Physician-Scientist Anna Greka, MD, PhD Relentlessly Pursues Discoveries in Kidney and Rare Diseases
For Anna Greka, MD, PhD, the most gratifying part of her work as a physician-scientist is seeing the potential of her team’s efforts to help patients. While running a lab at the Brigham and the Broad Institute of MIT and Harvard, Greka continues to care for patients with rare kidney diseases in the clinic. Recognizing that patients’ stories can be a great motivator, she invites patients to meet with scientists in her lab and share their perspectives.
“We hear what is most important to them,” said Greka. “Patients have a chance to articulate what a possible treatment might look like and what they are hoping for. It’s a chance to help demystify the research process for patients and an incredible opportunity for scientists on our team to be inspired and reminded of our ultimate goal.”
Greka acknowledges that the research process can be slow, and that there are many false starts. But her team is determined to make progress.
“There are mountains of work that remain, but we’re excited about the possibilities that lie ahead,” she said. “One thing I emphasize to my colleagues who are at the early arc of their career is that curiosity-driven science, when done well, can lead you to wonderful discoveries, with unexpected benefits for science and for patients.”
Scientific Dual Citizenship
Today, Greka is an associate professor of Medicine, a physician in the Renal Division, and the director of the Kidney-NExT Center for Kidney Disease and Novel Experimental Therapeutics at the Brigham. She traces her journey back to her undergraduate days at Harvard when her interest in biomedical research was ignited by doing work in a Brigham lab. Greka also completed clinical rotations at the Brigham as part of her studies at Harvard Medical School. After concluding her clinical training at the Mass General and the Brigham, she embarked on her independent scientific career.
“I’m a physician-scientist and, by definition, wear two hats,” said Greka. “At the Brigham, I run a clinic where I see patients with difficult-to-treat kidney diseases who are referred to us from around the world. The Brigham is also where many of my collaborations begin, especially around patient samples. Building bridges between the Brigham and the Broad has been incredibly empowering in terms of collaborations, resources, and opportunities to grow my research program.”
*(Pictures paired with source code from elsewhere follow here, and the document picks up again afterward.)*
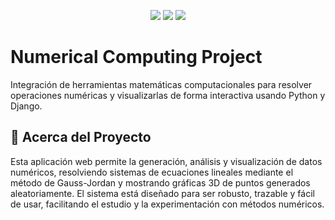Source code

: <p align="center">
    <img src="https://img.shields.io/badge/Python-3.9%2B-blue?logo=python" />
    <img src="https://img.shields.io/badge/Django-5.2.4-green?logo=django" />
    <img src="https://img.shields.io/badge/Matplotlib-3.10.3-orange?logo=matplotlib" />
</p>

# Numerical Computing Project

Integración de herramientas matemáticas computacionales para resolver operaciones numéricas y visualizarlas de forma interactiva usando Python y Django.

## 🚀 Acerca del Proyecto

Esta aplicación web permite la generación, análisis y visualización de datos numéricos, resolviendo sistemas de ecuaciones lineales mediante el método de Gauss-Jordan y mostrando gráficas 3D de puntos generados aleatoriamente. El sistema está diseñado para ser robusto, trazable y fácil de usar, facilitando el estudio y la experimentación con métodos numéricos.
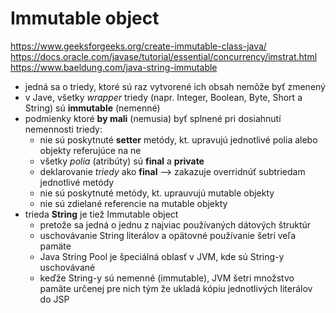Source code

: # Immutable object
https://www.geeksforgeeks.org/create-immutable-class-java/ <br>
https://docs.oracle.com/javase/tutorial/essential/concurrency/imstrat.html <br>
https://www.baeldung.com/java-string-immutable <br>

- jedná sa o triedy, ktoré sú raz vytvorené ich obsah nemôže byť zmenený
- v Jave, všetky *wrapper* triedy (napr. Integer, Boolean, Byte, Short a String) sú **immutable** (nemenné)
- podmienky ktoré **by mali** (nemusia) byť splnené pri dosiahnutí nemennosti triedy:
  - nie sú poskytnuté **setter** metódy, kt. upravujú jednotlivé polia alebo objekty referujúce na ne
  - všetky *polia* (atribúty) sú **final** a **private**
  - deklarovanie *triedy* ako **final** --> zakazuje overridnúť subtriedam jednotlivé metódy
  - nie sú poskytnuté metódy, kt. uprauvujú mutable objekty
  - nie sú zdielané referencie na mutable objekty
- trieda **String** je tiež Immutable object
  - pretože sa jedná o jednu z najviac používaných dátových štruktúr
  - uschovávanie String literálov a opätovné používanie šetrí veľa pamäte
  - Java String Pool je špeciálná oblasť v JVM, kde sú String-y uschovávané
  - keďže String-y sú nemenné (immutable), JVM šetri množstvo pamäte určenej pre nich tým že ukladá kópiu jednotlivých literálov do JSP

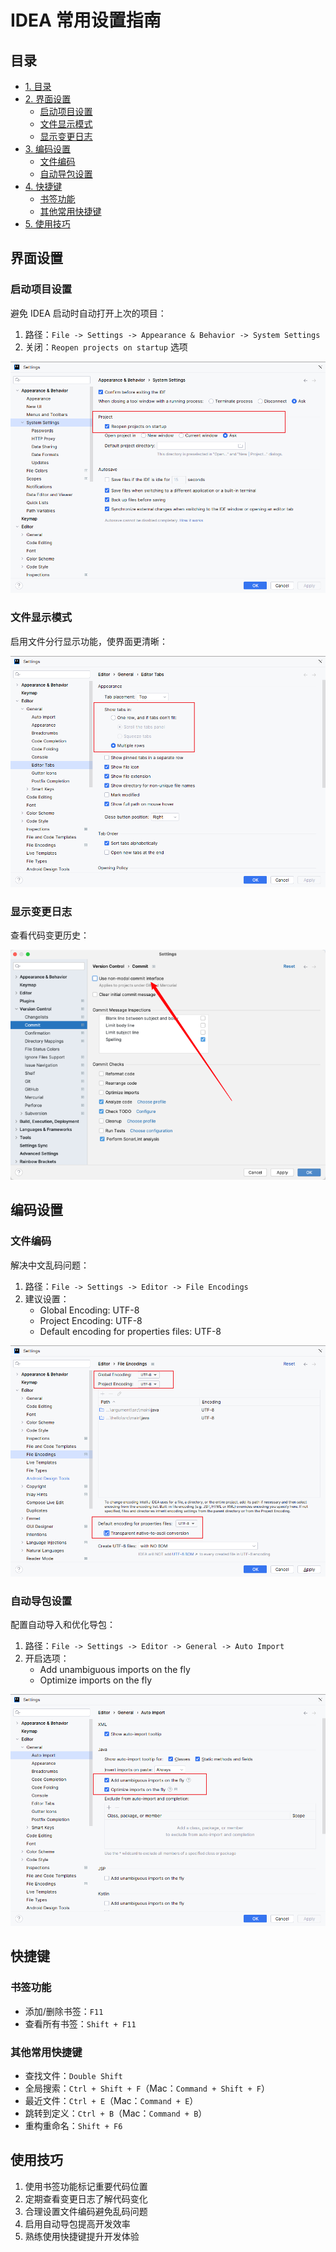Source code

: # IDEA 常用设置指南

## 目录
- [1. 目录](#目录)
- [2. 界面设置](#界面设置)
    - [启动项目设置](#启动项目设置)
    - [文件显示模式](#文件显示模式)
    - [显示变更日志](#显示变更日志)
- [3. 编码设置](#编码设置)
    - [文件编码](#文件编码)
    - [自动导包设置](#自动导包设置)
- [4. 快捷键](#快捷键)
    - [书签功能](#书签功能)
    - [其他常用快捷键](#其他常用快捷键)
- [5. 使用技巧](#使用技巧)



## 界面设置

### 启动项目设置
避免 IDEA 启动时自动打开上次的项目：

1. 路径：`File -> Settings -> Appearance & Behavior -> System Settings`
2. 关闭：`Reopen projects on startup` 选项

![image.png](./imgs/1703210222451-d8c15f36-8cd5-4a41-90eb-ecc307f78f95.png)

### 文件显示模式

启用文件分行显示功能，使界面更清晰：

![image.png](./imgs/1703227344699-3e8f0bd1-2348-4528-8ee7-6b688f1d48cf.png)

### 显示变更日志
查看代码变更历史：

![image.png](./imgs/1704809981289-d116782f-ccd0-49cb-a99c-d5ae4fbaeae7.png)

## 编码设置

### 文件编码
解决中文乱码问题：

1. 路径：`File -> Settings -> Editor -> File Encodings`
2. 建议设置：
   - Global Encoding: UTF-8
   - Project Encoding: UTF-8
   - Default encoding for properties files: UTF-8

![image.png](./imgs/1703210778867-a6f9f883-9485-4053-8aea-71f42a0f072a.png)

### 自动导包设置
配置自动导入和优化导包：

1. 路径：`File -> Settings -> Editor -> General -> Auto Import`
2. 开启选项：
   - Add unambiguous imports on the fly
   - Optimize imports on the fly

![image.png](./imgs/1703210543512-105a81f4-e567-4455-83a9-0c093dccce73.png)

## 快捷键

### 书签功能
- 添加/删除书签：`F11`
- 查看所有书签：`Shift + F11`

### 其他常用快捷键
- 查找文件：`Double Shift`
- 全局搜索：`Ctrl + Shift + F`（Mac：`Command + Shift + F`）
- 最近文件：`Ctrl + E`（Mac：`Command + E`）
- 跳转到定义：`Ctrl + B`（Mac：`Command + B`）
- 重构重命名：`Shift + F6`

## 使用技巧

1. 使用书签功能标记重要代码位置
2. 定期查看变更日志了解代码变化
3. 合理设置文件编码避免乱码问题
4. 启用自动导包提高开发效率
5. 熟练使用快捷键提升开发体验
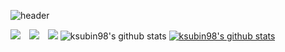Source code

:![header](https://capsule-render.vercel.app/api?type=slice&color=auto&height=150&section=header&text=Subin_s&fontSize=90)

<a href="https://www.instagram.com/_subni_ns/" target="_blank"><img src="https://img.shields.io/badge/Instagram-E4405F?style=flat-square&logo=Instagram&logoColor=white"/></a>
<a href="https://su-ing.tistory.com"/>
    <img 
        src="http://img.shields.io/badge/-Tech%20Blog-655ced?style=flat&logo=github&link=https://byul91oh.tistory.com/"
        style="height : auto; margin-left : 10px; margin-right : 10px;"/></a> 
<a href="https://stitch-gibbon-e68.notion.site/Front-End-Developer-53974242456f4aadb501b3326b0fbf7b"><img src="https://img.shields.io/badge/Notion-%23000000.svg?style=flat-square&logo=notion&logoColor=white"/></a> 
![ksubin98's github stats](https://github-readme-stats.vercel.app/api?username=ksubin98&show_icons=true)
[![ksubin98's github stats](https://github-readme-stats.vercel.app/api/top-langs/?username=ksubin98&show_icons=true&hide_border=true&title_color=004386&icon_color=004386&layout=compact)](https://github.com/ksubin98)
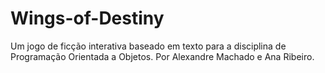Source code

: # Wings-of-Destiny

Um jogo de ficção interativa baseado em texto para a disciplina de Programação Orientada a Objetos. Por Alexandre Machado e Ana Ribeiro.
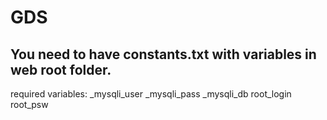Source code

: # GDS
## You need to have constants.txt with variables in web root folder.
required variables:
_mysqli_user
_mysqli_pass
_mysqli_db
root_login
root_psw
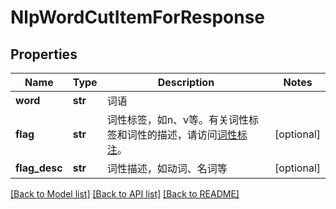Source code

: # NlpWordCutItemForResponse

## Properties
Name | Type | Description | Notes
------------ | ------------- | ------------- | -------------
**word** | **str** | 词语 | 
**flag** | **str** | 词性标签，如n、v等。有关词性标签和词性的描述，请访问[词性标注](http://url2io.applinzi.com/#url2nlp_pos_tagging)。 | [optional] 
**flag_desc** | **str** | 词性描述，如动词、名词等 | [optional] 

[[Back to Model list]](../README.md#documentation-for-models) [[Back to API list]](../README.md#documentation-for-api-endpoints) [[Back to README]](../README.md)



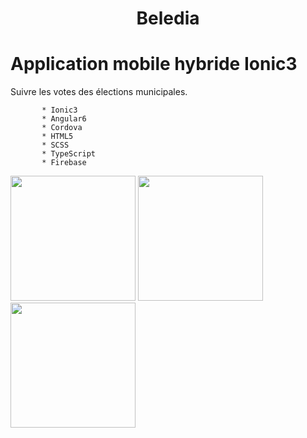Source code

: 

<h1 align="center">Beledia</h1>

# Application mobile hybride Ionic3

Suivre les votes des élections municipales.


           * Ionic3
           * Angular6
           * Cordova
           * HTML5
           * SCSS
           * TypeScript
           * Firebase
           
           
           

  <img src="https://i.ibb.co/ctRhYrv/1.png" width="200">
 
  <img src="https://i.ibb.co/vJ18qd5/2.png" width="200">
  
  <img src="https://i.ibb.co/NjFgVfp/3.jpg" width="200">




  
  
  
  
  
  
  
  
  
  
  
  
  
  
   
   
   
   

  


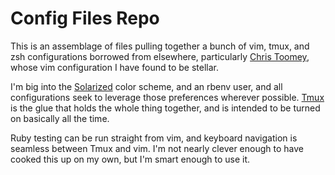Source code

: # Config Files Repo
This is an assemblage of files pulling together a bunch of vim, tmux, and zsh
configurations borrowed from elsewhere, particularly [Chris
Toomey](http://github.com/christoomey), whose vim configuration I have found
to be stellar.

I'm big into the [Solarized](http://ethanschoonover.com/solarized) color scheme, and an rbenv user, and all
configurations seek to leverage those preferences wherever possible. [Tmux](http://tmux.sourceforge.net) is the glue that holds the whole thing together, and is intended to be turned on basically all the time.

Ruby testing can be run straight from vim, and keyboard navigation is
seamless between Tmux and vim. I'm not nearly clever enough to have cooked
this up on my own, but I'm smart enough to use it.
In fact, Greka describes being a part of the Brigham and the Broad as having “scientific dual citizenship.”
“Our team of scientists working across the two institutions are integrated in a way that benefits our research and, hopefully, will ultimately benefit patients,” she said. “I am proud of our fearless attitude toward going into unknown territory to make discoveries, and I love our openness in collaborating with colleagues in all the other hospitals and institutions in our area. We’ve been able to develop collaborations with people across the entire Boston ecosystem, and across the world.”
The Realm of Research
Greka’s lab is focused on dissecting how mechanisms of cell homeostasis – the fundamental processes that maintain life – are disrupted in ways that lead to kidney and related degenerative diseases. By investigating diseases caused by genetic mutations – small errors in the DNA – the team is learning valuable lessons relevant not only to diseases of the kidneys but also disorders affecting many other organs throughout the body and across the human lifespan.
“Kidney diseases affect 850 million people worldwide and while there are a few drugs that can slow progression, there are none that can stop these diseases in their tracks,” said Greka. “We need a deep, mechanistic understanding of what goes wrong in order to develop targeted treatments that can stop or reverse these disorders.”
Currently, one area of intense focus for the lab is a newly discovered mechanism that controls the quality and trafficking of certain proteins inside cells. The team discovered a previously unknown way by which some misfolded, mutant proteins become toxic by accumulating in cells of the kidney, the eye, the brain, and more. Protein misfolding conditions are broadly known as proteinopathies and include prion diseases, Alzheimer’s disease, Parkinson’s disease as well as many rare or “orphaned” diseases. Most excitingly, the team has identified compounds that may reverse the harmful effects of toxic protein build-up.
“We are now hard at work figuring out how to advance our discoveries toward the clinic,” said Greka.
Never Losing Sight of Patients
Greka is the recipient of several accolades, including the 2018 Donald Seldin~Holly Smith Award for Pioneering Research. Most recently, she was named a National Academy of Medicine’s 2021 Emerging Leader in Health and Medicine Scholar for her extraordinary work in renal medicine.
“I’m so grateful for these honors, but it’s important to me to never lose sight of the most important stakeholders for everything that we do: our patients,” said Greka.
In her acceptance speech for the Seldin~Smith Award, Greka read from one of the letters she has received from patients over the years.
“This patient had sent me an old-fashioned, handwritten note and it meant so much to me,” said Greka. “Her letter was inspiring, motivating and a great reminder that all of our work—everything we do—is about the patients.”